Singapore's GIC expects weak returns in coming decade
Singapore sovereign wealth fund GIC Private saw its returns slow over the past year and warned the combination of high asset valuations, low interest rates and uncertain growth is likely to weigh on performance over at least the next decade.
The group - which claims to have invested well over $100 billion while independent assessments put its wealth at more than $300 billion - posted a 20-year annualized return of 4% for the 12 months ended March 2016. This compares to 4.9% in 2015 and 4.1% in 2014.
Elaborating on their expectations for the next 10 years, Siong-Guang Lim and Chow-Kiat Lim, GIC's president and group CIO, respectively, noted the strong chance of economic volatility. They highlighted the challenges facing policy makers in large economies seeking to take substantial measures with unpredictable outcomes, as well as changes in market structure that could constrain banks' balance sheets and impact market liquidity.
GIC's annual report outlines three potential scenarios: "back to normal," where lower growth in developed markets is by China and India, contributing to rising interest rates and equity prices; long-term "stagnation" - triggered by situations such as a US recession, the Eurozone breaking up, or a hard landing in China - and trade and investment restrictions that trap the global economy in sub-par growth; and "stagflation," where high debt, easy monetary policy, and populism results in many countries tolerating higher inflation but investment performance struggles due to weak growth.
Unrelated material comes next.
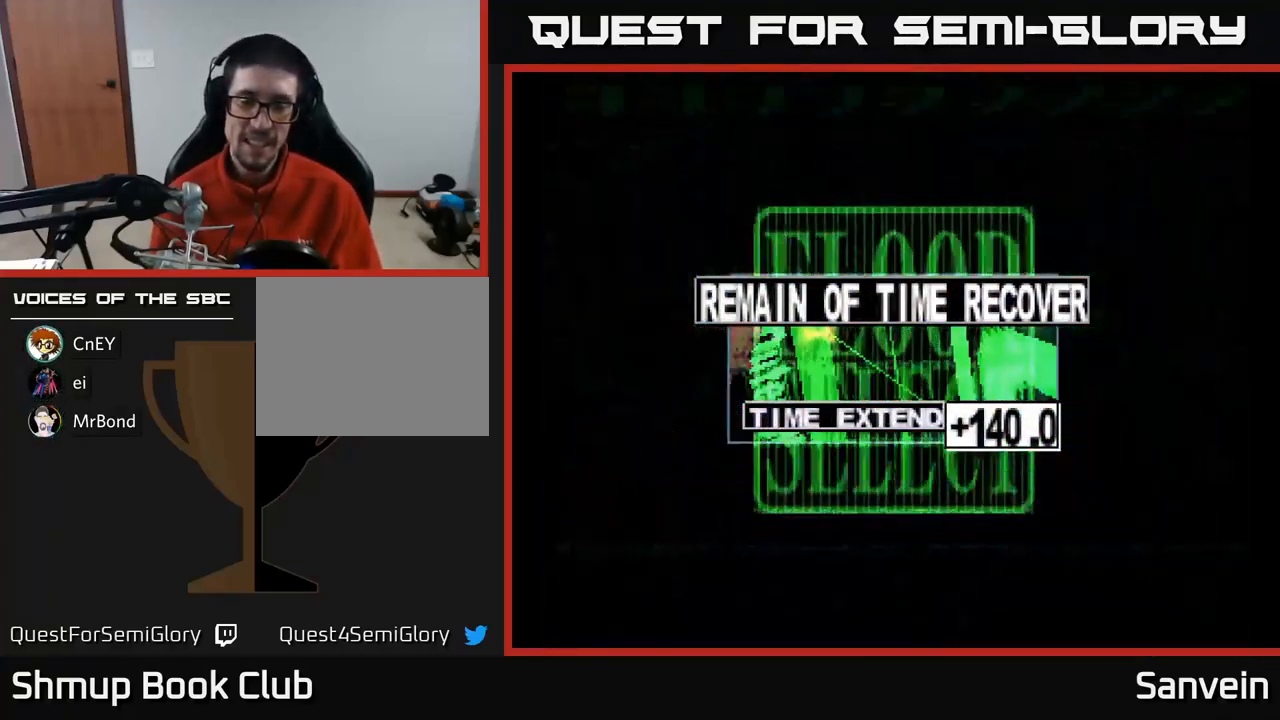
{"buttons": ["DPAD_RIGHT"], "left_stick": "center", "right_stick": "center", "events": [[50, "A", "up"], [483, "DPAD_RIGHT", "down"]]}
GIC is not the only government-backed investor in Asia to see diminished performance in the last year: Temasek Holdings reported the biggest single-year drop in the value of its investment portfolio since the aftermath of the global financial crisis, while China Investment Corporation (CIC) posted the first annual negative return on its international portfolio in four years.
CIC said it had responded to the deteriorating investment environment through measures such as ramping up investments in assets that generate stable returns such as real estate and infrastructure, while addressing more co-investment and club deal opportunities in private equity. GIC was not as specific, merely noting that its long-term horizon meant it was well-positioned to address the coming challenges. It added that exposure to alternatives such as real estate and private equity have increased significantly over the past decade.
There was minimal change in the composition of GIC's portfolio during the 12 months to March, with the PE allocation remaining at 9% and real estate at 7%. Exposure to developed market equities dropped by three percentage points to 26%, with the emerging market equities and bonds seeing small rises to 19% and 34%, respectively.
In April, the sovereign wealth fund restructured its management structure somewhat, appointing CIOs across private equity, infrastructure, real estate, fixed income and public equities to sit below Lim and the division presidents. Yong-Cheen Choo was named CIO for private equity.